EL ROBO

 

EL ROBO

Por: Ricardo Gil Otaiza

El día se presentaba ideal para una de las tareas que lo había llevado a la desesperación en los dos últimos años: finalizar la escritura de la novela. Muy de mañana se dio una deliciosa ducha con agua helada, tomándose todo el tiempo posible. Dejaba caer sobre su cabeza ese torrente que llegaba desde la sierra, que brotaba límpida desde unas cumbres aún desconocidas y más o menos vírgenes. Sentía constreñir cada intersticio de su cabeza, cada espacio.... cada lugar habitado por decenas de personajes, a los cuales les daría vida dentro de un momento. No por casualidad la noche anterior se le había dificultado conciliar el sueño: se revolcaba en la cama presa de una extraña sensación de vértigo, de pesadez, que lo devolvió a la cocina para prepararse una infusión de menta. Pero nada lo tranquilizaba, era un torbellino de ideas lo que llegaba a su cabeza para atormentarlo, incorporándolo —cada vez más— en su siniestro vórtice. Cuando se levantó, a las pocas horas, todo le daba vueltas, las paredes de la habitación se le iban encima sin remedio. Pero vencería: había decidido finalizar el libro aquella mañana, su paciencia ya no aguantaba levantarse cada día con la sensación de bloqueo y de rigidez mental, que lo hundieron en el vacío, en el anonimato que tanto odiaba. 
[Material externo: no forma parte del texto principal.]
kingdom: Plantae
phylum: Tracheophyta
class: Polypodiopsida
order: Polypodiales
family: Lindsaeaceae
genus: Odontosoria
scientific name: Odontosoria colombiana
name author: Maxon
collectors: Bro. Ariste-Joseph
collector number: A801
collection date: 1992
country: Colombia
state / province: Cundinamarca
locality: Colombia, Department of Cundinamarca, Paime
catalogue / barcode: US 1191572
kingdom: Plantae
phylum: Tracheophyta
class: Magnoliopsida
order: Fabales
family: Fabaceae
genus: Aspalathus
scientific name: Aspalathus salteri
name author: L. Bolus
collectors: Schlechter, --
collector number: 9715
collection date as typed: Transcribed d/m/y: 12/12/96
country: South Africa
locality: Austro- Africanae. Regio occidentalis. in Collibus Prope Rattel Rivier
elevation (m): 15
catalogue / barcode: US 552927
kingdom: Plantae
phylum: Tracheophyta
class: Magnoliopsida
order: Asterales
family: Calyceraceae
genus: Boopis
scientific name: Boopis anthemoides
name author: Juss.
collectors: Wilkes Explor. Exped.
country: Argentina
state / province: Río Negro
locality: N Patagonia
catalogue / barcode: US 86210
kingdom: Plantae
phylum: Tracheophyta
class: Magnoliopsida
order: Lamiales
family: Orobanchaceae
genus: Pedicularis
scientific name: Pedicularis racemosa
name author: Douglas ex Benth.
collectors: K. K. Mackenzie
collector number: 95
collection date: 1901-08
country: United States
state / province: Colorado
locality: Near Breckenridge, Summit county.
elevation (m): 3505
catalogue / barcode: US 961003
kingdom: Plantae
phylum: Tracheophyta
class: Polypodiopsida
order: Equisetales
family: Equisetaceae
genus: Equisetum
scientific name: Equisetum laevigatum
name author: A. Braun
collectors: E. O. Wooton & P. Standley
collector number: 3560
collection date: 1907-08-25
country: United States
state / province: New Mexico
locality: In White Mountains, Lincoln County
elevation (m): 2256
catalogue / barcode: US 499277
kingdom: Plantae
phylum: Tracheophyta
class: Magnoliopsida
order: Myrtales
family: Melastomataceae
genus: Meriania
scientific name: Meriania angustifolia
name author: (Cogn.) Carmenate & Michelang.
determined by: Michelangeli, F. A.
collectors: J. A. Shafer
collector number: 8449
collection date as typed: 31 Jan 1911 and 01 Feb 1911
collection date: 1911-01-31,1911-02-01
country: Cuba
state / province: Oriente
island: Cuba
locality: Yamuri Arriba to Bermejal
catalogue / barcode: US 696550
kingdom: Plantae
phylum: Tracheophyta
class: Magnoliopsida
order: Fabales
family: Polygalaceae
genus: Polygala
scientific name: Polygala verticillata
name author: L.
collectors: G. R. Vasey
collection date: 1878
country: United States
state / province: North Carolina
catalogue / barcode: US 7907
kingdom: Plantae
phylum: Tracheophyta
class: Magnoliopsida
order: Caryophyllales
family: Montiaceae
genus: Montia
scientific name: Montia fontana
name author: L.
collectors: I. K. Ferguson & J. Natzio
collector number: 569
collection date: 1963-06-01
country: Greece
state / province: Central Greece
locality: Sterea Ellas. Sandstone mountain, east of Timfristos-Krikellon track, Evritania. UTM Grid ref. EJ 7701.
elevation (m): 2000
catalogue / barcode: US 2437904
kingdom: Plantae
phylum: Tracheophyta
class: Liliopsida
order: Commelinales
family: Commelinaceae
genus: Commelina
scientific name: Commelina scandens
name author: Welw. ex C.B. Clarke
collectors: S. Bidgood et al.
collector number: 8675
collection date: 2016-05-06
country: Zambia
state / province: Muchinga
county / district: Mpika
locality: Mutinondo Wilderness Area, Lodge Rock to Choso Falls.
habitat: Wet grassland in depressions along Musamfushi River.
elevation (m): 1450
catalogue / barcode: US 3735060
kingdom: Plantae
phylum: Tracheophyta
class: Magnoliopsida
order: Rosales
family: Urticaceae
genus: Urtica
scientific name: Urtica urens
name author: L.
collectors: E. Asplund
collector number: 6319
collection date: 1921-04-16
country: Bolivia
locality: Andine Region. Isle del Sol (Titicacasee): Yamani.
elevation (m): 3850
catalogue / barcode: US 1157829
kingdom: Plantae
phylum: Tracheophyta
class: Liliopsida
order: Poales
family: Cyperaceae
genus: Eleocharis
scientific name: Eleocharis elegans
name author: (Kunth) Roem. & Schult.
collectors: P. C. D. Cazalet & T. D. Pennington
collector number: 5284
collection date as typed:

Aquel verano resultaba perfecto para su propósito: la familia desapareció entre montañas de maletas tras un portazo, para encenderse en las brasas de las playas, en el sol inclemente, en los baños de arena que laceran la piel. Eso no estaba hecho para su temperamento, para su idea del descanso y del disfrute. Prefería quedarse en casa y descansar leyendo, o escuchando música, o simplemente no haciendo nada. La carpeta que guardaba las ciento ochenta y tres cuartillas de su inconcluso libro, estaba cubierta por capas de polvo e hilos de telaraña. Nunca más se atrevió a hojear aquello, ya que una sensación de frustración y de fracaso lo abrazaba sin remedio. No podía explicar a nadie, mucho menos a sí mismo, el porqué de la demora, de tanta insatisfacción, de cientos de cuartillas escritas y tiradas sin remedio a la papelera. Nada podía sacar en limpio —aunque su escritura se perdiera en la marea de la alegría— porque luego se esfumaba cuando lo leía de nuevo. Creyó en algún momento haber perdido la capacidad creadora, o estar frente a la senectud mental, de la que tanto hablan los expertos. Pero estaba dispuesto a finalizar el libro, a pesar de la noche siniestra, a pesar de sus tantos temores y de los comentarios malintencionados de sus amigos, que lo sumergían en decenas de cavilaciones. 

Tomó la máquina (sin presagiar siquiera lo que vendría), apartó un cuarto de resma de papel, preparó un litro de café tinto, y arrumó sobre la mesa dos cajetillas de cigarrillos. Comenzó a escribir y las ideas comenzaron a fluir de manera serena, libre, sin presiones que lo molestaran. A diferencia de las ocasiones anteriores, sentía una seguridad inusual, inaudita, que lo aferraba a los pliegos de papel que iban brotando incesantes de la máquina. Después de una hora, en el cesto no había ni una sola hoja perdida o herida con la tinta imprecisa. En el papel estaban plasmadas las frases tal y como las pensó desde siempre: sin equívocos, sin dudas, sin ideas confusas que tuviera que arreglar luego. A medida que avanzaba notaba con orgullo como aquel libro —que parecía encantado—, iba aumentando de tamaño, cobraba fuerza, volumen, ímpetus de gran obra: no lo pensaba por el tamaño, sino por la versatilidad que se apoderó de su mente y de sus manos. Al finalizar la mañana, escribió diez cuartillas limpias, precisas, que nada tenía que objetarles su creador. Se levantó, abrió la ventana de la sala y aspiró con suavidad la brisa que se colaba, el frescor de una tarde prometedora. Se sirvió una taza de café y fumó un cigarrillo, no quería pensar, no deseaba hacer conjeturas o comparaciones que le recordaran sus anteriores experiencias. Se sentía un creador, un artífice de vidas, quizás un dios. Luego de dos oscuros años de inacción, de mutismo, aquella esplendorosa jornada lo devolvía a la vida. 

En la tarde la experiencia se repitió y —a pesar del calor y del sueño que a veces intentaban apoderarse de su voluntad—, logró resolver el nudo principal de la trama, dio a cada personaje un cierre magistral, con lo cual aprovechó al máximo las posibilidades de todos. Logró serenar la sensación de pesadez y de presión que lo invadieron la noche anterior. Poco a poco fue resolviendo las dudas que le cercenaron el ver publicada su obra desde hacía casi dos años. 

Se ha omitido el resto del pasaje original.